Document passage:
Start of Block

# Archaea Lights & shipping / nano lighting



## Eboeagles (20 Jul 2011)

Right so I have the Archaea LED light fixture 17cm (clamp-on) which I love the look of etc and Im very happy with it in an aesthetic sense, however due to it being on my Dennerle 20l I'm not sure it's enough light - the Dennerle is 30cm deep.










From all the searching I've done I just haven't seen anything that I feel is as good for a nano, obviously an ADA Solar would be my first choice but the price is just ridiculous!!! I really don't want to go for the standard Arcadia ArcPod / Dennerle type clip on. I'm not adverse to an overhead luminaire If anyone knows of a decent one that is no more than 30cm or can suggest anything else...

So back to the point! I'm considering shipping another light from Aqua Forest Aquarium, either the 30cm one of what I already have or one of these:

http://www.adana-usa.com/index.php?main ... cts_id=450

I've mailed them to ask what they suggest, although I'm leaning towards the above (27w power compact).

The shipping on my last unit was $32 doubling the price of my light - If I can share this cost with someone I'll be a happy chappy! So if anyone is interested in anything they sell, let me know and we can talk about combining the shipping. I'm in London, but obviously the UK postage would be pretty minimal.

End of Block

Dataset excerpts:
Start of Block

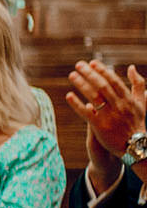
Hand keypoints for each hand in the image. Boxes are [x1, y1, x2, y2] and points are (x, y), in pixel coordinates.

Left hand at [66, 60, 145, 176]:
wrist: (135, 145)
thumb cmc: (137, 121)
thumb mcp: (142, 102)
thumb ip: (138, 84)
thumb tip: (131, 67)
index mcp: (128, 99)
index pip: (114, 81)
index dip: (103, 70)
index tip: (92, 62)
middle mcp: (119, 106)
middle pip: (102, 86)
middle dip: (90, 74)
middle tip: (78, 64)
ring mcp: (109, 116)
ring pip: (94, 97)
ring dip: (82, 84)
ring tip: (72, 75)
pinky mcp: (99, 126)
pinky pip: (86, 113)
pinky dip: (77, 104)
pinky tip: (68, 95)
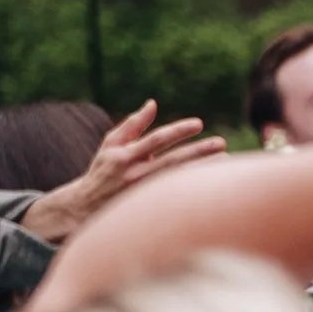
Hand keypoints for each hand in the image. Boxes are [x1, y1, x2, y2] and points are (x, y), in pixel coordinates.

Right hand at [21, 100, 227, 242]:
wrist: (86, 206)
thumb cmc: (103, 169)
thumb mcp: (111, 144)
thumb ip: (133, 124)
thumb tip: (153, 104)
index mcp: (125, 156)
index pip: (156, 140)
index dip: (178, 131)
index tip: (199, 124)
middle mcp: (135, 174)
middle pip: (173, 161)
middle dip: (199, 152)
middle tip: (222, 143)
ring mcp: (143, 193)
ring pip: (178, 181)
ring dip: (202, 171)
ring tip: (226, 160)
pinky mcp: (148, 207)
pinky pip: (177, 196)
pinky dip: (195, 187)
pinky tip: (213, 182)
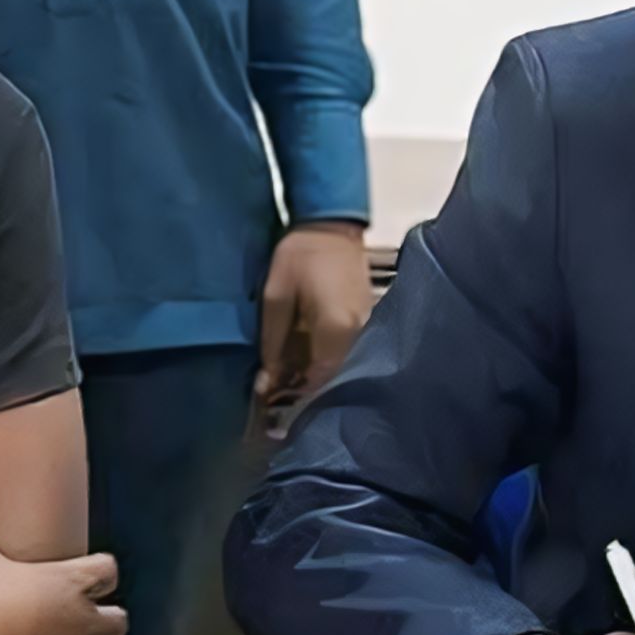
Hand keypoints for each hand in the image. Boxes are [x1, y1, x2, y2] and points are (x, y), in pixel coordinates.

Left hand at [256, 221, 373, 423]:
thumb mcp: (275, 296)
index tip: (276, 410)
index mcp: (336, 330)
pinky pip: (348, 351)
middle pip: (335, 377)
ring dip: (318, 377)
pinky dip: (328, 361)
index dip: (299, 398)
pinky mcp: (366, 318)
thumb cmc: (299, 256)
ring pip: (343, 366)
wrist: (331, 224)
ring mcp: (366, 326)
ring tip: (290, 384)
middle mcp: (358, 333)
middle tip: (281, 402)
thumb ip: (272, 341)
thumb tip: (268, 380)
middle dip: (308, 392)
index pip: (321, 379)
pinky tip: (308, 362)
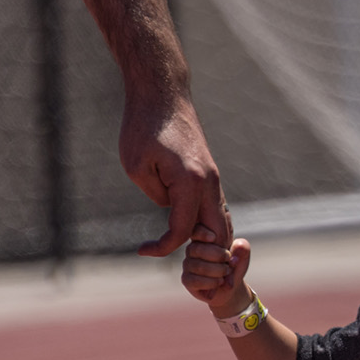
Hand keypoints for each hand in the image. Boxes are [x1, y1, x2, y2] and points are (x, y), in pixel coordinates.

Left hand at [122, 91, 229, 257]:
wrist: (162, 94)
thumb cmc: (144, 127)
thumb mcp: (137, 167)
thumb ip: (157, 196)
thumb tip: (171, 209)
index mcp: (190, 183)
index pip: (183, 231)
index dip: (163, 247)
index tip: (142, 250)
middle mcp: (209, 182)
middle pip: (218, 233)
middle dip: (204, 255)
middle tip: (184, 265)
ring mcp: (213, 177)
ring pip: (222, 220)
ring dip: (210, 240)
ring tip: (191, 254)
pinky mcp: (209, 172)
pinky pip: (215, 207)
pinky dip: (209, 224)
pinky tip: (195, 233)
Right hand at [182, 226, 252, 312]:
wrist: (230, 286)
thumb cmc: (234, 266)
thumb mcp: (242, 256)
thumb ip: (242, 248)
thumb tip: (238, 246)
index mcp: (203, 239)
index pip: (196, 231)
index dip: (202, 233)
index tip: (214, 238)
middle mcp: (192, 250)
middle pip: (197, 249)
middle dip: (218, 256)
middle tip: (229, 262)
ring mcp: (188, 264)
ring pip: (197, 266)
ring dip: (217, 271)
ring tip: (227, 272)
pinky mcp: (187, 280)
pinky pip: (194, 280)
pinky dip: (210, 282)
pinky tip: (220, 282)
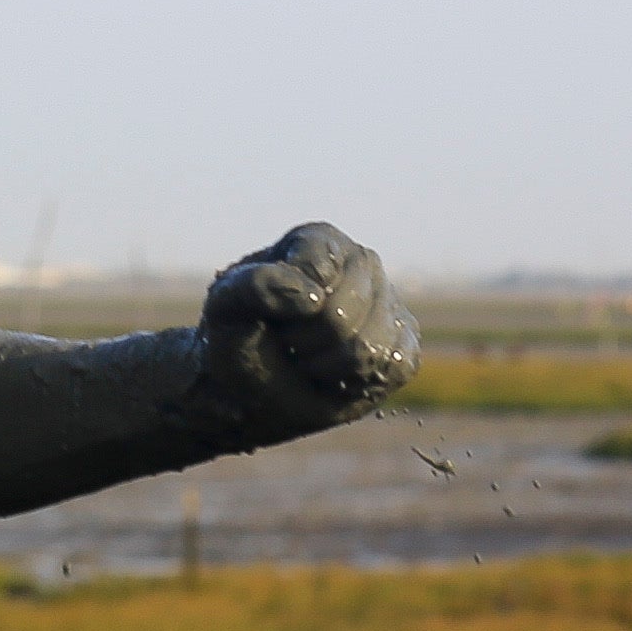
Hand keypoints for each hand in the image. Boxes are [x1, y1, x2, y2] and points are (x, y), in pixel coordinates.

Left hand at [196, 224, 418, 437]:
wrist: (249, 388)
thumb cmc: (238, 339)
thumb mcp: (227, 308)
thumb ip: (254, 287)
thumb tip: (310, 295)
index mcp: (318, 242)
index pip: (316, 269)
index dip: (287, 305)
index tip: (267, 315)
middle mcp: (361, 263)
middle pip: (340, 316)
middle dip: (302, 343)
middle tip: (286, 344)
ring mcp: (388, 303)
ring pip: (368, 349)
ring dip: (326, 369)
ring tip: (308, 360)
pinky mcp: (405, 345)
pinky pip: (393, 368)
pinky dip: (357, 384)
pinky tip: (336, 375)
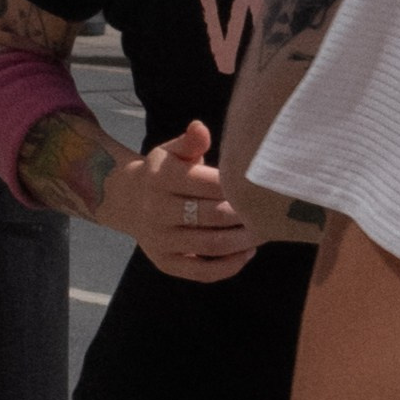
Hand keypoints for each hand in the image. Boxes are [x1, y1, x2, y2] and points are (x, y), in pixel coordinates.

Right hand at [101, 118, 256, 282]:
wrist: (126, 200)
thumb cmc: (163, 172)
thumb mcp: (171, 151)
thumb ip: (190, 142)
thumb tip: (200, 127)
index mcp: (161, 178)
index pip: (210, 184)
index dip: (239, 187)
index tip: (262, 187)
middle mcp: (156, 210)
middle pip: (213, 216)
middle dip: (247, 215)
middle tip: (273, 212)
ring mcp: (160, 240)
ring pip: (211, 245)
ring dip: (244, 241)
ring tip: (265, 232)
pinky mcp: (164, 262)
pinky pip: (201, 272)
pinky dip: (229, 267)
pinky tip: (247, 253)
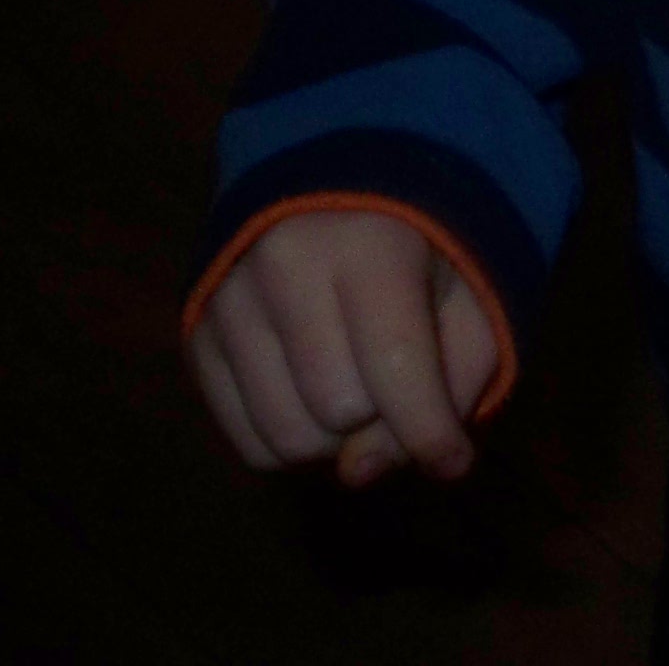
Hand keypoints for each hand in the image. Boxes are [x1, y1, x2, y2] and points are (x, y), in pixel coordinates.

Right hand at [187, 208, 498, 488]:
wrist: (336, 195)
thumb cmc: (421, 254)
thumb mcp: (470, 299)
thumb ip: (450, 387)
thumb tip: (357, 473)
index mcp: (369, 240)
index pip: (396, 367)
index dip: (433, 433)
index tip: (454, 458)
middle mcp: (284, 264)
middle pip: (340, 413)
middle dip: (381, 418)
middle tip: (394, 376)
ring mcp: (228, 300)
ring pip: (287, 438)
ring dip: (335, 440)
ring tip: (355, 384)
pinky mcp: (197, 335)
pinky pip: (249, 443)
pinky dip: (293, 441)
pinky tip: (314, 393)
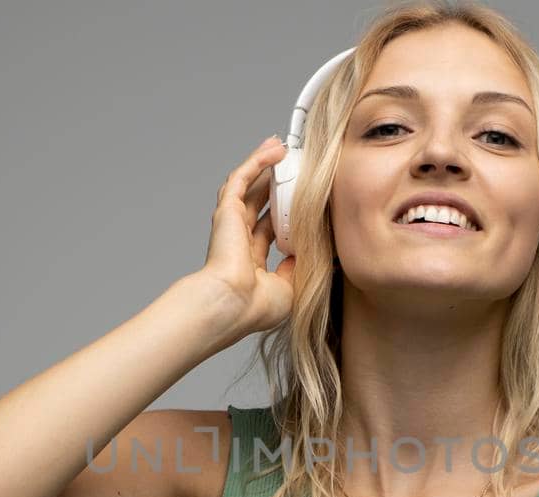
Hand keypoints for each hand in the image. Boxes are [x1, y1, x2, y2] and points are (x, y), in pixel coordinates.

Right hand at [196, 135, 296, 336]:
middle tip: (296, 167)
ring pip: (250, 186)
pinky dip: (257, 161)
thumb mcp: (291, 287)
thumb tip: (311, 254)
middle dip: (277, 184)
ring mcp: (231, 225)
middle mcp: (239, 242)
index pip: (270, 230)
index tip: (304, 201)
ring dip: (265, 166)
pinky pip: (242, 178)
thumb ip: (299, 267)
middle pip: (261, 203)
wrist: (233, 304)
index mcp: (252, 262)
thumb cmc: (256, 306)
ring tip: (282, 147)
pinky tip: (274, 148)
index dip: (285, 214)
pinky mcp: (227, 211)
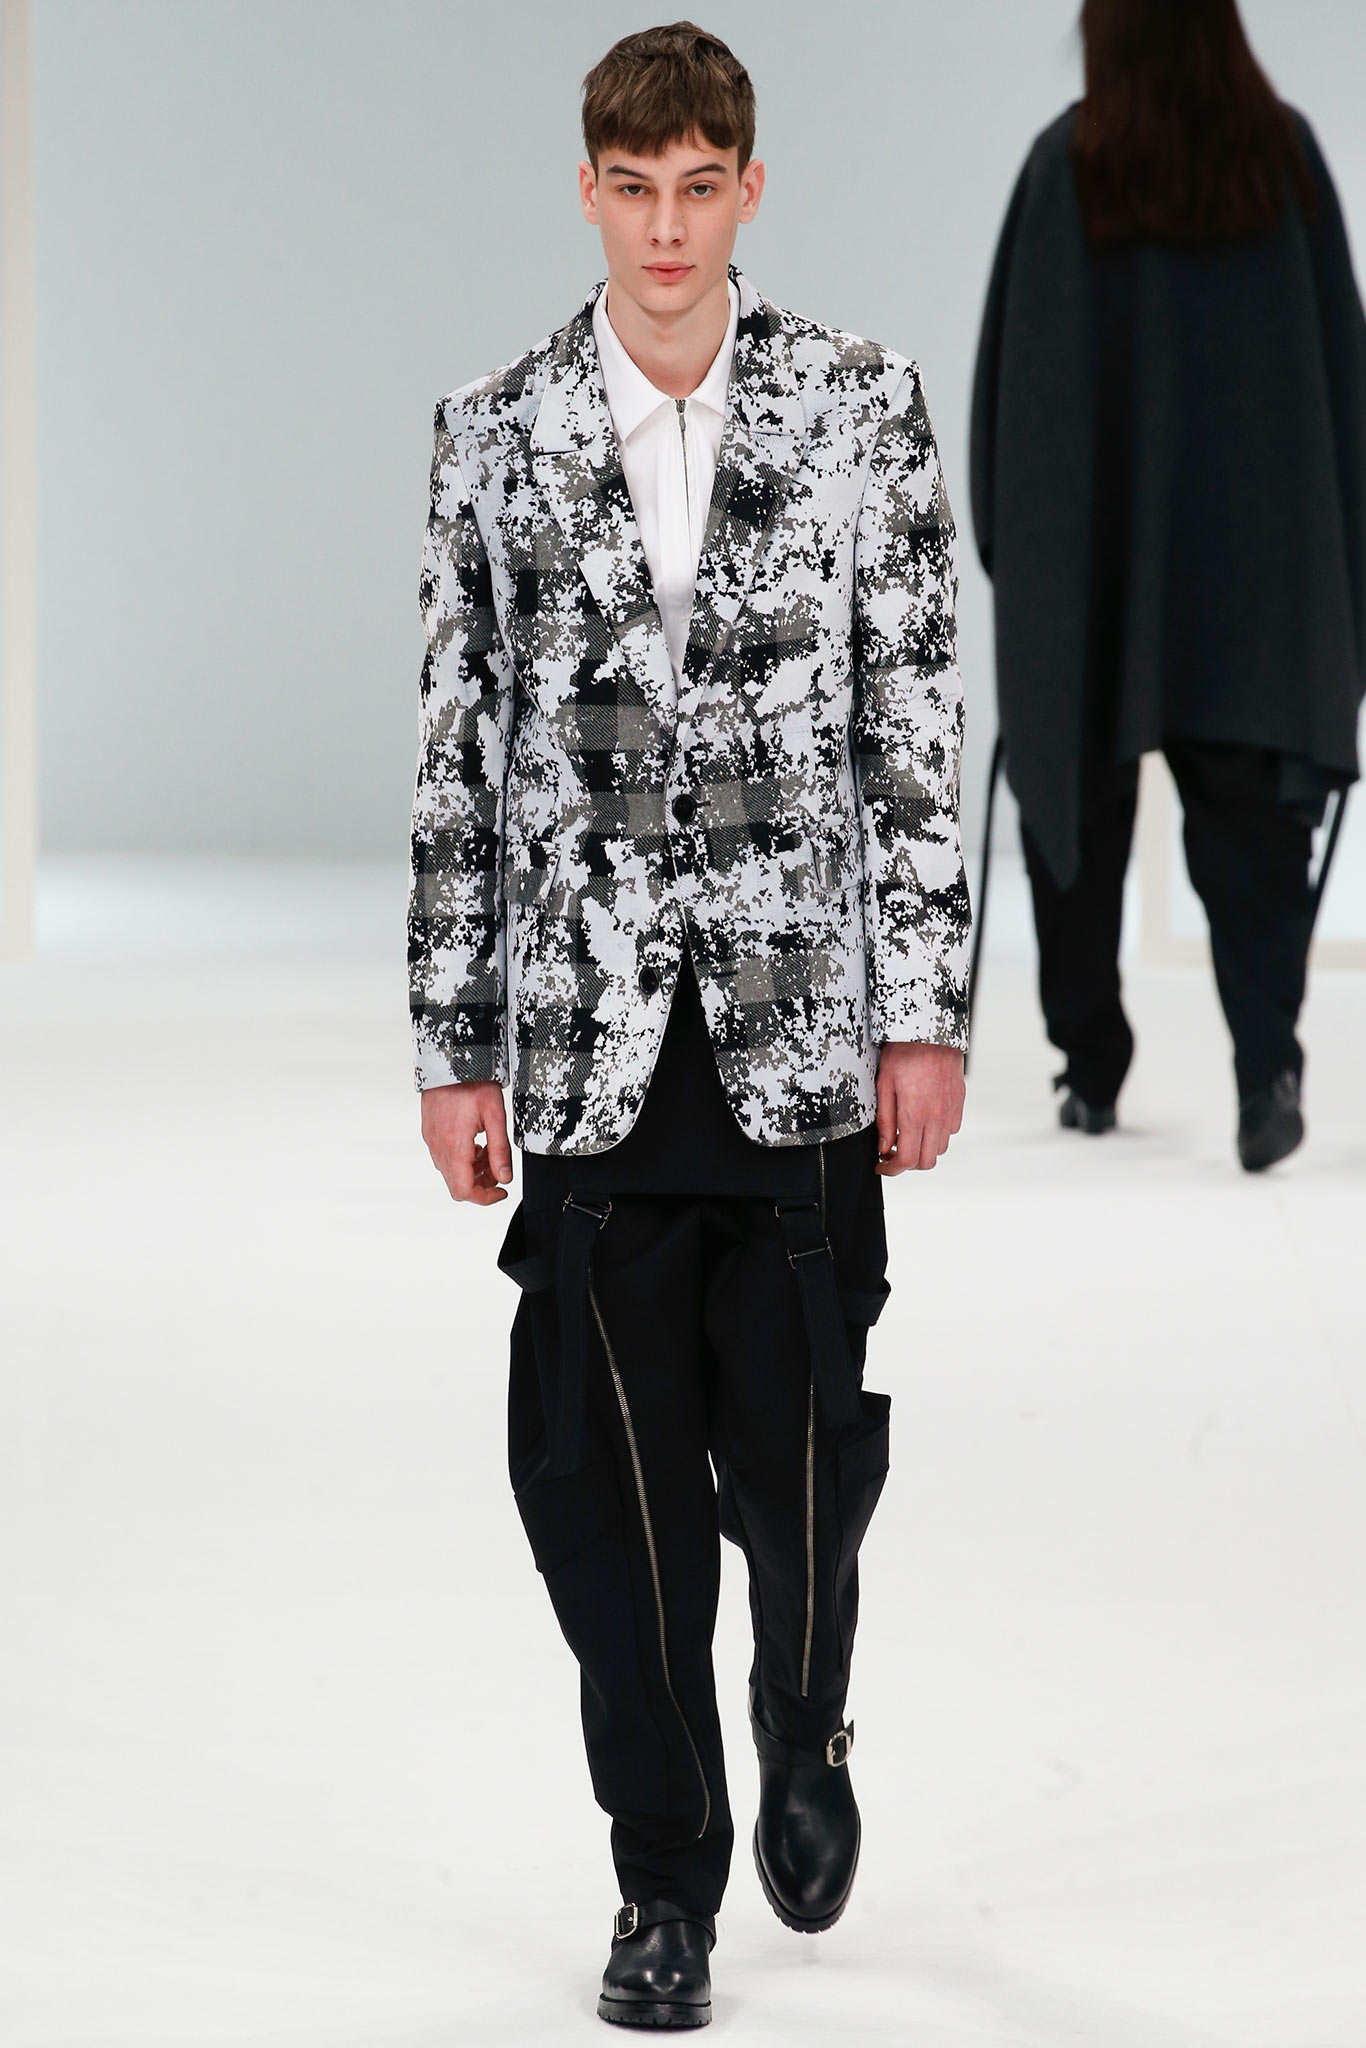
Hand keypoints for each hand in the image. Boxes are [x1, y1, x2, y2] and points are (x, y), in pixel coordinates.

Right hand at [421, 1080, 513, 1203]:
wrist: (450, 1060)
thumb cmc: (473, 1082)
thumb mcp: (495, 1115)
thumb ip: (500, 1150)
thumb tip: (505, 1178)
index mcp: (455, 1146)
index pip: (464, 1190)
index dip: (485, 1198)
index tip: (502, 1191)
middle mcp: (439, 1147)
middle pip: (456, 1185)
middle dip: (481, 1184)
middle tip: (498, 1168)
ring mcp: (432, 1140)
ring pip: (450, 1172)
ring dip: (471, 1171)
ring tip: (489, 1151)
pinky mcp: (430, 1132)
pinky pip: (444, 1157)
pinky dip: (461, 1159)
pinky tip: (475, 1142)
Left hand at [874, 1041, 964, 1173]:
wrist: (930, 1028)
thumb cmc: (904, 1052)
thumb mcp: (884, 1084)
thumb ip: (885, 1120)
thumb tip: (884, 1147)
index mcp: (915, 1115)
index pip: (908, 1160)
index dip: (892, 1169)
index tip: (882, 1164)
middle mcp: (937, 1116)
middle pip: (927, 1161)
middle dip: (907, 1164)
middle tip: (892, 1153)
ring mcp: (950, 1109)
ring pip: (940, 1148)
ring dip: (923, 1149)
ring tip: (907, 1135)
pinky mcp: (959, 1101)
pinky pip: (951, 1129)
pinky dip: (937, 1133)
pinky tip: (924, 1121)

End of Block

Exercise 1: According to the forum thread on nano aquarium lighting, what did shipping cost for the writer's last light?
Exercise 2: Write the next part of the forum thread on nano aquarium lighting, starting after its final sentence.

Expected output 1: $32, which doubled the price of the light.

Expected output 2:
Phil


----------



## GHNelson (21 Jul 2011)

Hi
I might be stupid but are not the electrical supplies different over the pond in the good ole USA?
Or do leds work differently? As you've guessed I'm no electrician  
hoggie


----------



## GHNelson (21 Jul 2011)

:arrow: http://www.adana-usa.com/index.php?main ... cts_id=494
Just scrolled down the page to the specs....AC.120 to 240 volts.
So that's cleared up.  
hoggie


----------



## Eboeagles (21 Jul 2011)

I use a step down transformer plug as well to be safe...


----------



## GHNelson (21 Jul 2011)

Eboeagles said:
			
		

> I use a step down transformer plug as well to be safe...


Thanks for the reply.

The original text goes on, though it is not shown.